# String Materials



## Enthalpy

Hello nice people! Here's a thread about *string materials*.

Former thoughts can be found there
scienceforums - chemicalforums
Your inputs are obviously welcome. This topic should passionate musicians, as strings are paramount to the sound, and constitute the easiest and cheapest way to adjust the sound of an instrument.

========== Harp detuning

Detuning plagues the harp. Several research papers try to relate that with the sensitivity to temperature and humidity of catgut and wood.

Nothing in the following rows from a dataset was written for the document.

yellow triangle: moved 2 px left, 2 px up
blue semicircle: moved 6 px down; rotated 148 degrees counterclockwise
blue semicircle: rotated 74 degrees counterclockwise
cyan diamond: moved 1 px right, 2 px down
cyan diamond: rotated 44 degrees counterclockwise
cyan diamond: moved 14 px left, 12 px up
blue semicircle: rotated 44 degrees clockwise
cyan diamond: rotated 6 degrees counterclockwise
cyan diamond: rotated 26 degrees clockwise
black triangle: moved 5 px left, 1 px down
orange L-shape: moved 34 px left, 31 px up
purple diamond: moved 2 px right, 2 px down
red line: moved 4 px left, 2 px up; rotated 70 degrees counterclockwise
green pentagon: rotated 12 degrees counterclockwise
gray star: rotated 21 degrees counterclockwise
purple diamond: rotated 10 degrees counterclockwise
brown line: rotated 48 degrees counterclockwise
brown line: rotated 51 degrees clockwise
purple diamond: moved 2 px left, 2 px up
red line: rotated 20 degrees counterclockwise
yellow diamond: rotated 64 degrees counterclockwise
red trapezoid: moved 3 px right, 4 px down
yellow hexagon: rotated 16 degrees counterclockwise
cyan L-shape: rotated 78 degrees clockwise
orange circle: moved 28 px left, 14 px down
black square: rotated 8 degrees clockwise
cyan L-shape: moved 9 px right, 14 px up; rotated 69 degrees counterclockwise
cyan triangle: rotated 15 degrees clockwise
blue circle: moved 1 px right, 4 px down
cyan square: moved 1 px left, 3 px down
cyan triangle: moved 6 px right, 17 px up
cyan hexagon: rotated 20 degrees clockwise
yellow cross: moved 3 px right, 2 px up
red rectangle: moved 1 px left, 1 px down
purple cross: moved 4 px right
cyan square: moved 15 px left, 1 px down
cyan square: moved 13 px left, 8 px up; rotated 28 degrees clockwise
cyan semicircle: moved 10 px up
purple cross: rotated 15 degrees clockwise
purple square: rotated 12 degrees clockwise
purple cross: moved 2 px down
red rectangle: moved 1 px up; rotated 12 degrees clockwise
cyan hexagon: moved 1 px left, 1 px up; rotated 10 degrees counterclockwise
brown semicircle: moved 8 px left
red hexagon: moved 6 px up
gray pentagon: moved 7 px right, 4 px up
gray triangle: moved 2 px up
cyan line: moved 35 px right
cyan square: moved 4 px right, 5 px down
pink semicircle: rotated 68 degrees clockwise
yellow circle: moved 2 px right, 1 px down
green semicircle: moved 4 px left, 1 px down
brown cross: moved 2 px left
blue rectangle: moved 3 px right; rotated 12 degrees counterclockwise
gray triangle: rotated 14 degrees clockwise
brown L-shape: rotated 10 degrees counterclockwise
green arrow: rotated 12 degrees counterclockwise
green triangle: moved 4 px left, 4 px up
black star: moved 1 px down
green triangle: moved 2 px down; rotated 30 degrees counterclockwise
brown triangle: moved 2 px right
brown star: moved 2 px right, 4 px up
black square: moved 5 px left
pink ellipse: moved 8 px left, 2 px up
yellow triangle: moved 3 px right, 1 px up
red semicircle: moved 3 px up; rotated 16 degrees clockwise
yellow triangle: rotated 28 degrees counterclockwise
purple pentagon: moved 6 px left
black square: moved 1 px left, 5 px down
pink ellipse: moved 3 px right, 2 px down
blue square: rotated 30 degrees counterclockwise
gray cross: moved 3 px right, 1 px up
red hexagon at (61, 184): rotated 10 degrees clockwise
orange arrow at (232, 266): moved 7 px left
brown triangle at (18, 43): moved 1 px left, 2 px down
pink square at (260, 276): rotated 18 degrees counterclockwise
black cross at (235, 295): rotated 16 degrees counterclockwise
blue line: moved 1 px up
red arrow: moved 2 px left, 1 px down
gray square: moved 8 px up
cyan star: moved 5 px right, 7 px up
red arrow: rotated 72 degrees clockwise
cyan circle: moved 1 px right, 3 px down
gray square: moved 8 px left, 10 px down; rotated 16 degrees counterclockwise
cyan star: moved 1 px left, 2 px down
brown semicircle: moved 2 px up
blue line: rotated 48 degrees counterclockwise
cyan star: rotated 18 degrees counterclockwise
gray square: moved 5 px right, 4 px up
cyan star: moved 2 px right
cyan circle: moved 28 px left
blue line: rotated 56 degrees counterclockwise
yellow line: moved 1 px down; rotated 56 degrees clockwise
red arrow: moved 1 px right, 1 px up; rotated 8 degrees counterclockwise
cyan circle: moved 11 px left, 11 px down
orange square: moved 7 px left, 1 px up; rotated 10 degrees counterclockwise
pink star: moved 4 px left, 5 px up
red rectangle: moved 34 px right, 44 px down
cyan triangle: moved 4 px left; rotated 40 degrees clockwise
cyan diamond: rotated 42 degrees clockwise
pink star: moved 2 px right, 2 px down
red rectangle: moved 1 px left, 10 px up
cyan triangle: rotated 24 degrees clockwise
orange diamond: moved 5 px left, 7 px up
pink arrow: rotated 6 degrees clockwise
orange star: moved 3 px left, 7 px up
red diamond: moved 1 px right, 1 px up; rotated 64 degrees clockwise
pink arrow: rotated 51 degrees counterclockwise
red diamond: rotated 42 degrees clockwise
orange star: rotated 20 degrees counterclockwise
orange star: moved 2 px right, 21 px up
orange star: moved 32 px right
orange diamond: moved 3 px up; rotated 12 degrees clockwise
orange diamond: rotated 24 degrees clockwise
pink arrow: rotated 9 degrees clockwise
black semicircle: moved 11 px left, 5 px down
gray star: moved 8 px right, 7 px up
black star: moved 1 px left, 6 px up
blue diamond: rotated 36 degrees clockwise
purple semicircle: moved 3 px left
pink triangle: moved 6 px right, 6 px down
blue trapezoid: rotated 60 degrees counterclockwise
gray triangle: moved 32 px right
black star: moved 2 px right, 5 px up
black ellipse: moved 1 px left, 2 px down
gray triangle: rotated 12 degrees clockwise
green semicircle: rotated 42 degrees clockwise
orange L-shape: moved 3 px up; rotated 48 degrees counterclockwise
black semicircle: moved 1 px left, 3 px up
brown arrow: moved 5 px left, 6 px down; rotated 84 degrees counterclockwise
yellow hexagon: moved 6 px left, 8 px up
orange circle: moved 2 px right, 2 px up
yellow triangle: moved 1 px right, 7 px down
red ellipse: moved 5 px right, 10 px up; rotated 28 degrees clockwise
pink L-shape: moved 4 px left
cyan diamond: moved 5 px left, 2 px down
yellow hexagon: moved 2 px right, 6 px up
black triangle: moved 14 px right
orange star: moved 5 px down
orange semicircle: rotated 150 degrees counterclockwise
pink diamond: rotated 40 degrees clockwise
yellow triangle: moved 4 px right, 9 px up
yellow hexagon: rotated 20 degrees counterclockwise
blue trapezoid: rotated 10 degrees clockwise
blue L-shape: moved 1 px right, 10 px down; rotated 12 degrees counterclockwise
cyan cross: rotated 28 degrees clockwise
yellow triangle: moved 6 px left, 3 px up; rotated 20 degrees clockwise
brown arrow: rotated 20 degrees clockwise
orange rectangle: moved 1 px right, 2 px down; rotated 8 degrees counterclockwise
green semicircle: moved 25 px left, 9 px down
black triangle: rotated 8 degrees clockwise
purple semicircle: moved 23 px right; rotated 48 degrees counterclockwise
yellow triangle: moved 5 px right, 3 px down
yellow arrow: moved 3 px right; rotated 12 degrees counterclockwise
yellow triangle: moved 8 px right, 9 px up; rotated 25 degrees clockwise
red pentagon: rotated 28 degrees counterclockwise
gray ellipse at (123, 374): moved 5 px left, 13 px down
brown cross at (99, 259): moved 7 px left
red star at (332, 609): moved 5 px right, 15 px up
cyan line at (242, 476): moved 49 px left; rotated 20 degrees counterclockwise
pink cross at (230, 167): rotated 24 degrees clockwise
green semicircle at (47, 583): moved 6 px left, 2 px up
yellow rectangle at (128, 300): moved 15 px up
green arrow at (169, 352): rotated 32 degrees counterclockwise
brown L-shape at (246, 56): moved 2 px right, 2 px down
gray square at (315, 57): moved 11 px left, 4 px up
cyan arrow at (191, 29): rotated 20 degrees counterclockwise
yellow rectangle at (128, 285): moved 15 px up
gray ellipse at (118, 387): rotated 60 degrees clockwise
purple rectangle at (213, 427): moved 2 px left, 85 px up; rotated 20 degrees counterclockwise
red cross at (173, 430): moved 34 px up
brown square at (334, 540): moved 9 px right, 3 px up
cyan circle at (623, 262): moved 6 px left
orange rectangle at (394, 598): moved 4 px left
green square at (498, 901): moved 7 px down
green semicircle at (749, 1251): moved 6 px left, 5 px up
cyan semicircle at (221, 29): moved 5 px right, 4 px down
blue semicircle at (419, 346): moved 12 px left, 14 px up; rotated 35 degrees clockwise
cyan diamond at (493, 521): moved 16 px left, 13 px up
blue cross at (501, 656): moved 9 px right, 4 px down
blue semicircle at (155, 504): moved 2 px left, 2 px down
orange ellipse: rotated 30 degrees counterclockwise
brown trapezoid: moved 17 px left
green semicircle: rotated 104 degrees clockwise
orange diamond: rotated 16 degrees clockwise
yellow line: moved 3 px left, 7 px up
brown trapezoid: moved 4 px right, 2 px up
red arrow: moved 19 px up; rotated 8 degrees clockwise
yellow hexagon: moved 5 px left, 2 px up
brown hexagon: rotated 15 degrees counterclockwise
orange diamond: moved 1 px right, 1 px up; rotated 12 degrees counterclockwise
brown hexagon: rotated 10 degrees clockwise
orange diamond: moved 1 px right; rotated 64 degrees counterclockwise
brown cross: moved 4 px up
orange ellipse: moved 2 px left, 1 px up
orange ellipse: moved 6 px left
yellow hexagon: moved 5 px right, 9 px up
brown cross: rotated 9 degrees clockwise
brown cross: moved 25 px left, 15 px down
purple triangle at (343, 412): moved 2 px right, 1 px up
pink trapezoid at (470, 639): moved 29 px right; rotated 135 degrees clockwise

But violinists would think first at a different explanation, by experience. Played with a bow, a string stays tuned for long. Playing *pizzicato detunes it* immediately, especially if forte. So *extension beyond the elastic limit* is a more immediate cause, more so because this limit uses to be fuzzy for natural materials.

More people, harpists or not, must suspect the material's plastic deformation. But too many researchers look in secondary directions.

========== Need materials

I hereby renew my call to polymer chemists. When I'm a mechanical engineer, I have enough strong and stiff fibres. But I need fibres and materials that absorb much deformation energy, both to dissipate it or to restore much of it. I needed them when developing apparatus for crash-tests, something beyond PU would be very nice. String instruments and tennis champions rackets use sheep gut because stretched polyamide is less elastic, while superfibres are too lossy and stiff.

At strings, strong lossless deformation is needed, and sqrt(sigma/rho) (used stress and density) must exceed the 340m/s air sound speed. Other uses prefer more strength or more deformation or more damping.

Whether the material is man-made or processed or natural, I don't care. Whether it resembles collagen or bone or has ortho and meta bonds rather than para, I don't care neither.

Marc Schaefer, aka Enthalpy


----------